::: Excerpt to read

1992: After a national referendum, the Cuban Constitution is changed so that Cuba is no longer defined as an atheist state. Three Protestant clergy now serve in the National Assembly. One is a Presbyterian, the Rev. Dr. Sergio Arce. The years since 1990 bring a period of steady growth in membership and in vocations for the ministry in the Cuban churches, though the growth has leveled off in recent years. 1995: The first Partnership Consultation is held in Havana, bringing together leaders of the PRCC with not only PC(USA) General Assembly staff but also representatives of the then four partner presbyteries: Long Island, Santa Fe, South Louisiana and Transylvania. 1996: The Presbyterian Cuba Connection is founded as an unofficial network of Presbyterians for interpretation, advocacy, and financial support of the life and mission of the PRCC.
1996, PC(USA) General Assembly Moderator John Buchanan visits the PRCC, participating in the October Conventions of the presbyteries.
1998: Pope John Paul II visits Cuba in January.

::::::
::: Recorded information

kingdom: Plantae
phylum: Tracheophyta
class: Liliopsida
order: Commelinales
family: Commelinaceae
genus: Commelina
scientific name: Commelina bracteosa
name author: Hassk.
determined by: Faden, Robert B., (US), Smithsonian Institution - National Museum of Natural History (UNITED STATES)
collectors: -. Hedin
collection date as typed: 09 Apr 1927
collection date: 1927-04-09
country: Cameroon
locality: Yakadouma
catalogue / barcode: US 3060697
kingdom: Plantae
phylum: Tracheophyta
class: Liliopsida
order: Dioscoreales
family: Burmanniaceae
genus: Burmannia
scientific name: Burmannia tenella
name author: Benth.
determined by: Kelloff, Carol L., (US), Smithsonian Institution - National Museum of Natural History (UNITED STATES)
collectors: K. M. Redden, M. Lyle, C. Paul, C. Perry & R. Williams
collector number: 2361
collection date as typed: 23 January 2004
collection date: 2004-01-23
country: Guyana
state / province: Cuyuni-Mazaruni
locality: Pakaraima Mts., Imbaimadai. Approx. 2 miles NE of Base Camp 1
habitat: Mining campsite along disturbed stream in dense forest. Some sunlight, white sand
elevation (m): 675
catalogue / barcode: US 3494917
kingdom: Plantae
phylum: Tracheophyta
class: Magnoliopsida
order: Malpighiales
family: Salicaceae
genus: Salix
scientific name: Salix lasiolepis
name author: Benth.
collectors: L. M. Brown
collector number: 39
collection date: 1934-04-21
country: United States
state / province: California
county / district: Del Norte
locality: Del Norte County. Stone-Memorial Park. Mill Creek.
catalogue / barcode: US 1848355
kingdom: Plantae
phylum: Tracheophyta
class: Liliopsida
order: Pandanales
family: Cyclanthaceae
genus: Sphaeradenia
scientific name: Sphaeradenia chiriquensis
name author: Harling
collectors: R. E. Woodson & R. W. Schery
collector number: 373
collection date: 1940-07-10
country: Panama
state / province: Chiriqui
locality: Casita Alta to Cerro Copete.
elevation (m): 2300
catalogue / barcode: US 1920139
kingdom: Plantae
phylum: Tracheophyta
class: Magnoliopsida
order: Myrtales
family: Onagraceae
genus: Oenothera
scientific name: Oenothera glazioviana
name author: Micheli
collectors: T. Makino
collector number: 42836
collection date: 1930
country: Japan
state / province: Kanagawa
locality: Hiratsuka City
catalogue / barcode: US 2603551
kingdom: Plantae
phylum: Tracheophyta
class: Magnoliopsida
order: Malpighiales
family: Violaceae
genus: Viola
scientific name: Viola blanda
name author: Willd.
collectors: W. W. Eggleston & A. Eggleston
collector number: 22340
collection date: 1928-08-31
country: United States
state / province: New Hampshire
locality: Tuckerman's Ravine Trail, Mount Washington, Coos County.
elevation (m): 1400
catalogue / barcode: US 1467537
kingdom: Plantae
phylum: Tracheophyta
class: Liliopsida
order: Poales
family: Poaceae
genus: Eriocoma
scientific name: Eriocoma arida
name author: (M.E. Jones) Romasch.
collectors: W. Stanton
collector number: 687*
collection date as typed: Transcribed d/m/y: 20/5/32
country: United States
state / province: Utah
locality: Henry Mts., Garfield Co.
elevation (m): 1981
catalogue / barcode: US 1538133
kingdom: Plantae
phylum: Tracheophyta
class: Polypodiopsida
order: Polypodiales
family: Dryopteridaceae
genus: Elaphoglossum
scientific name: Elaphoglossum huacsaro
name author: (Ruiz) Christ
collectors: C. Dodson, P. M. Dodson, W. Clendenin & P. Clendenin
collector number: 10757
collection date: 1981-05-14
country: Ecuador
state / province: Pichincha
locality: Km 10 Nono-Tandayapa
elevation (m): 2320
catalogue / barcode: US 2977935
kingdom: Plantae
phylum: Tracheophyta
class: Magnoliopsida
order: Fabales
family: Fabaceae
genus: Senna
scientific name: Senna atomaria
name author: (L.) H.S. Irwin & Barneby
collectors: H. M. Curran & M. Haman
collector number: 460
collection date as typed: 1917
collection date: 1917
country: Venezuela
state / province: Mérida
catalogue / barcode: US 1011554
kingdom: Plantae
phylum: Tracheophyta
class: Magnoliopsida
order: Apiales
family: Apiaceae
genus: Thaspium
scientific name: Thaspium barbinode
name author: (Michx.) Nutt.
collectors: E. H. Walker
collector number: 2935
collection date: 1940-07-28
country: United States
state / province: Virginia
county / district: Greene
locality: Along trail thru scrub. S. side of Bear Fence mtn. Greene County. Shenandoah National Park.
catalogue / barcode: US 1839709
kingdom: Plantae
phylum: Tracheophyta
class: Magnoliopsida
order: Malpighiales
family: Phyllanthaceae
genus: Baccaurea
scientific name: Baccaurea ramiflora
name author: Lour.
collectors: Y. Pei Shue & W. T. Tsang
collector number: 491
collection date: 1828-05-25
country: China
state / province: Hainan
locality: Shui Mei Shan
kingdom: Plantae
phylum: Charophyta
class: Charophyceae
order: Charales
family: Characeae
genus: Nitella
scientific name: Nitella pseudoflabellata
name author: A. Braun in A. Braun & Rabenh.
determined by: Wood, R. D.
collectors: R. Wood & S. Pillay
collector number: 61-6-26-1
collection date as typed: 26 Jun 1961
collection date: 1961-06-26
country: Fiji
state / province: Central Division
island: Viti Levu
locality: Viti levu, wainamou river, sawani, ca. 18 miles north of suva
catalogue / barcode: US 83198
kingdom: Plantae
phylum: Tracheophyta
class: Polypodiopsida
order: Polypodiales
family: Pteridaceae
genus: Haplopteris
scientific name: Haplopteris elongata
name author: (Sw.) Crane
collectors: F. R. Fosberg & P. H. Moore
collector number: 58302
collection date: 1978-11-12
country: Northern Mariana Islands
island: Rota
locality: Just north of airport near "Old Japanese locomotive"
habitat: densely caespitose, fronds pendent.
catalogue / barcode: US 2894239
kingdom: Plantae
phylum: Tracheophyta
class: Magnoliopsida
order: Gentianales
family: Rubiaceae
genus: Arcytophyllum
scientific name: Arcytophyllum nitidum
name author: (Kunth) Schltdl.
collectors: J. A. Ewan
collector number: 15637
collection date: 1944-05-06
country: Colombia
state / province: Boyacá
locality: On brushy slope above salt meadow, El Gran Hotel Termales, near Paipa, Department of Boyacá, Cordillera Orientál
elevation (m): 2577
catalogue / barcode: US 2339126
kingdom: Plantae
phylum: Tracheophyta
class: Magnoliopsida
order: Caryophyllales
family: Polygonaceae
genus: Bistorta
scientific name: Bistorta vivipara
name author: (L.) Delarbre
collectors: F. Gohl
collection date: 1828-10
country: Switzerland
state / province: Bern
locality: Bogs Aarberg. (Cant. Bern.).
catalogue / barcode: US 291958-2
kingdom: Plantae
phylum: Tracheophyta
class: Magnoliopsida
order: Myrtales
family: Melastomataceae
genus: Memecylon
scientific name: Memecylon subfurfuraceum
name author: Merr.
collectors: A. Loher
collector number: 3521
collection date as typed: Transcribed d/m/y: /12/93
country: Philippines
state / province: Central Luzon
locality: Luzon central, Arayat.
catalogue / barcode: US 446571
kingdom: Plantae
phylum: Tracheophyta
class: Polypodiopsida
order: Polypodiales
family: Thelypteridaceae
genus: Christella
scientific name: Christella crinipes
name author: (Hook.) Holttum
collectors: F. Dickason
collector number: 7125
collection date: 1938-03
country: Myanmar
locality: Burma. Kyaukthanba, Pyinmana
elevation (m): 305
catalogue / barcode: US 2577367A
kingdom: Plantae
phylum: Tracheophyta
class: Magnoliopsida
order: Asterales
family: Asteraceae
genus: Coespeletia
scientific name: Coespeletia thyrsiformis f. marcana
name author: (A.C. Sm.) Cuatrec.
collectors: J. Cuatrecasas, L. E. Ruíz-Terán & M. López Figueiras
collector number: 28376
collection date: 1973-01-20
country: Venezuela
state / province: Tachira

::::::

§ **Exercise aim**
Carry the Cuban church timeline forward from its last entry with the next part. The data has nothing to do with the Cuban church timeline.

§ **Task output**
1999: The Cuban Evangelical Celebration unites the great majority of Cuba's 49 Protestant Churches in a series of 19 municipal and four national public rallies, culminating on June 20 in the Jose Marti Revolution Plaza in Havana in a three-hour program of hymns, prayers, music, dance and a sermon attended by 100,000 persons including President Fidel Castro and a number of government leaders.
2000: A Celebration of Mission Partnership in the New Millennium in November in Cuba brings together 28 representatives of GA, presbytery, congregational and institutional PC(USA) partners with an equal number of representatives of the PRCC from all levels of church life. A joint declaration of intention and commitment is adopted.
2002: The Rev. Tricia Lloyd-Sidle is appointed a Mission Co-Worker for Cuba Partnership. First Gathering of PC (USA) Cuba Partners held in Washington DC in September.
2003: - PC(USA) General Assembly Moderator Fahed Abu-Akel visits PRCC with wife Mary Zumot during Holy Week. PC(USA) Cuba Partners meet in Chicago in September.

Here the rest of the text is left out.